San Francisco

Libby Black

Heather Marx Gallery

A cooked lobster, a tin of caviar, a golden Louis Vuitton champagne bucket containing a bottle of Cristal, and a Chanel picnic basket with a baguette protruding from it are spread on a Burberry blanket in a feast of name-brand luxury. All that’s missing is the diner, who has kicked off her magenta Prada high heels and quit the scene. One clue to her mode of departure might be the nearby boat emblazoned with a cheerful floral motif more often applied to pricey handbags and fitted with a life preserver bearing the iconic LV monogram. The tableau, Picnic Set, 2005, was constructed by Libby Black, who made each life-size object by hand from paper, hot glue, and acrylic, and arranged them like props in a low-budget set for a high-society farce, a murder mystery, or an updated dramatization of Manet’s Déjeuner sur l’herbe.

Black has worked in this manner before, exhibiting a faux boutique at San Francisco’s Manolo Garcia Gallery in 2003. More recently, for “Bay Area Now 4” at Yerba Buena Center for the Arts, she fabricated a convincing replica of San Francisco’s Kate Spade store, stocked with handbags, personal organizers, and shoes, and accompanied by a loungey sound track. The project marked an advance in terms of craft yet also marked the limit of this particular aspect of Black’s practice. The strategy of remaking luxury designer goods in cheap materials in order to comment upon their questionable appeal and value was a strategy that had, it seemed, run its course. This show, Black’s first at Heather Marx, found the artist extending her investigations in darker and more nuanced directions.

The vividness of Black’s sculptures was here tempered by eight more-pared-down, even somber, graphite drawings, based on magazine advertisements for high-end clothing. These sources are glossy and multicolored, but the works they have inspired are distinguished by a dull sheen and only one color. Rendered in a style that mixes assurance with naïveté, they suggest a melancholic narrative and a depth of feeling absent from the three-dimensional works. Burberry Horseman, 2004, for example, depicts a jockey in a forest landscape dressed in plaid pants and jacket and an antique helmet. Self-consciously theatrical, he could be a knight in shining armor or a dangerous psychopath.

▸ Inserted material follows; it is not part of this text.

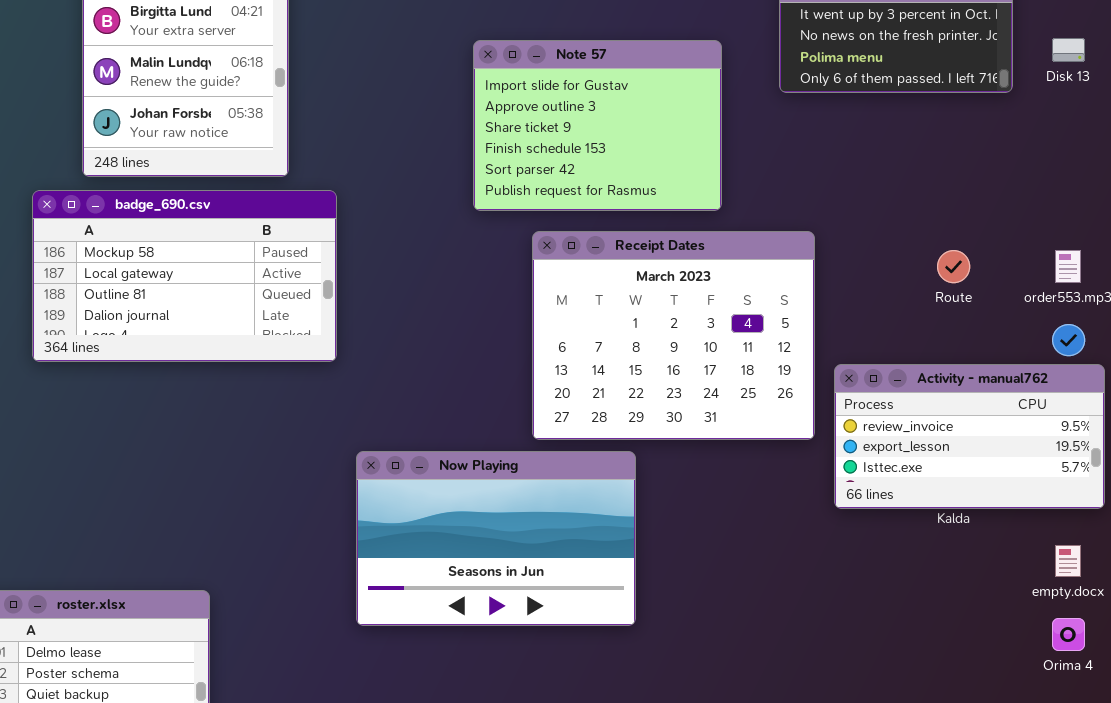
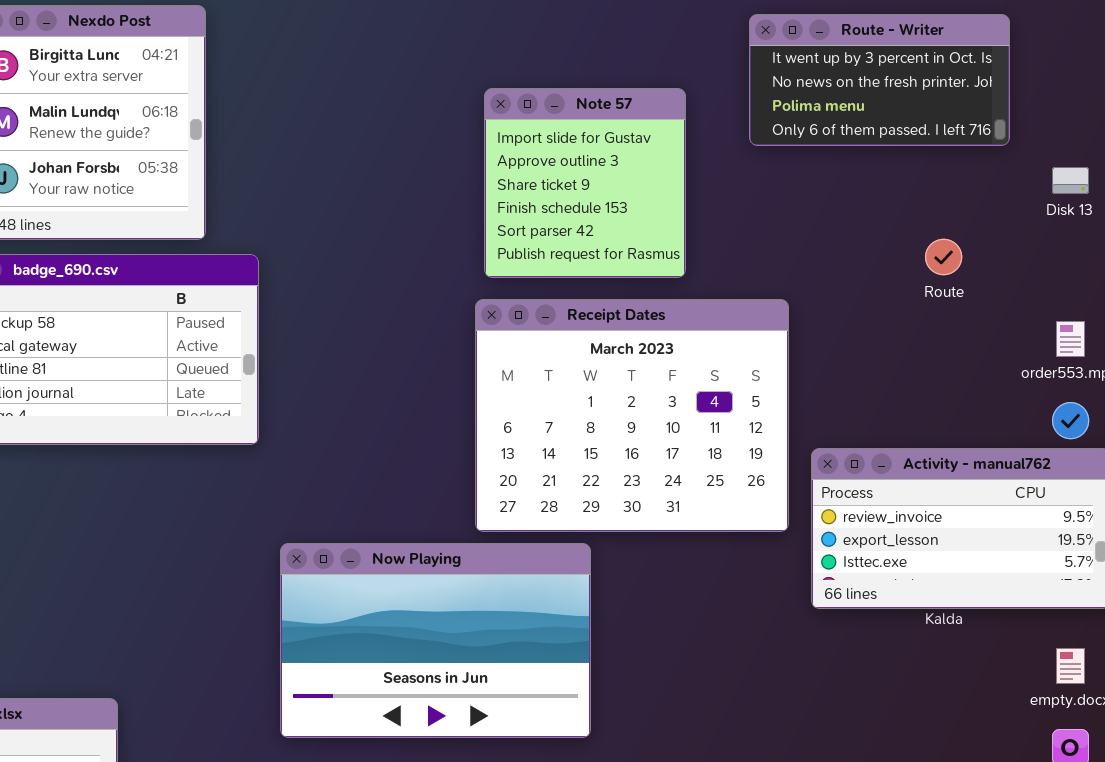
Disk 13: [1052,38,1085,62] -> [1052,167,1089,194], moved
Note 57: [473,40,722,211] -> [484,88,686,278], resized
Route: [937,250,970,283] -> [925,239,962,275], moved

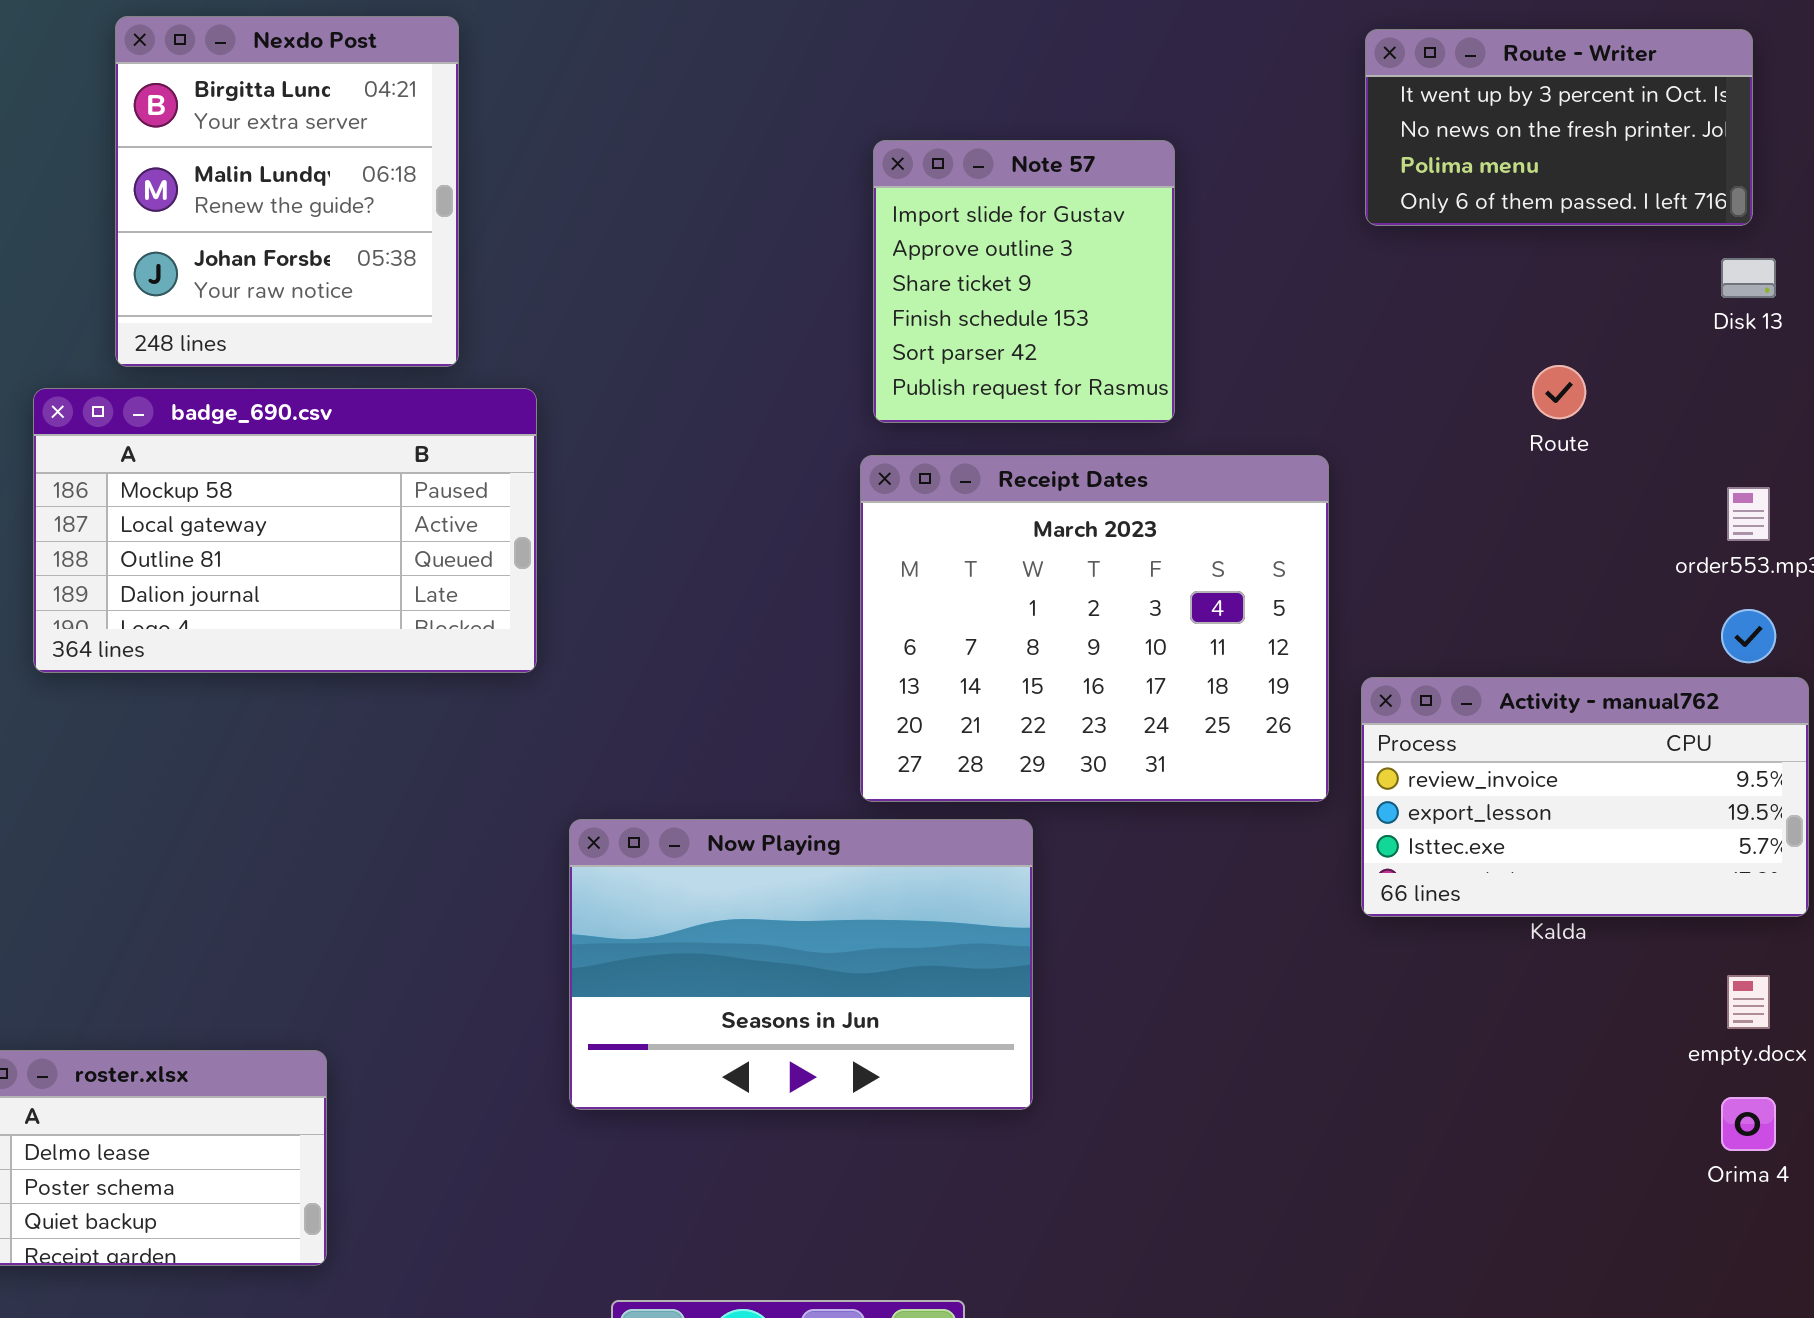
Route - Writer: [749,14,1010,146] -> [1365,29,1753,226], moved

A comparable ambiguity appears in three drawings of fashion models. Louis Vuitton Woman, 2005, depicts a reclining Kate Moss type with well-coiffed hair and an impossibly beautiful face frozen in an expression of either ecstasy or pain. (Considered alongside those evacuated shoes and Gucci “Old Town” Canoe, 2005, the work acquires an Ophelian subtext.) Woman with Net, 2005, is a portrait in which the subject seems overwhelmed by a snood that covers her head. It evokes 1950s fashion photography, but again, the use of graphite hints at a tragic subtext, as the subject is trapped like a fairy-tale heroine.

Black wisely punctuated the show with Flowers in a Vase with Gucci Purse, 2005, a still-life drawing based on an advertisement that parodies an art-historical precedent in which an abundant bouquet overpowers a tiny purse. The setup is modeled after a seventeenth-century Dutch vanitas painting, but by draining it of color, Black transforms it into a nature morte. Fashion, she reminds us, is an endless cycle of yearning, obsolescence, and rebirth, and in these works she captures the complex range of emotions that shadow the guilty pleasure of paying too much.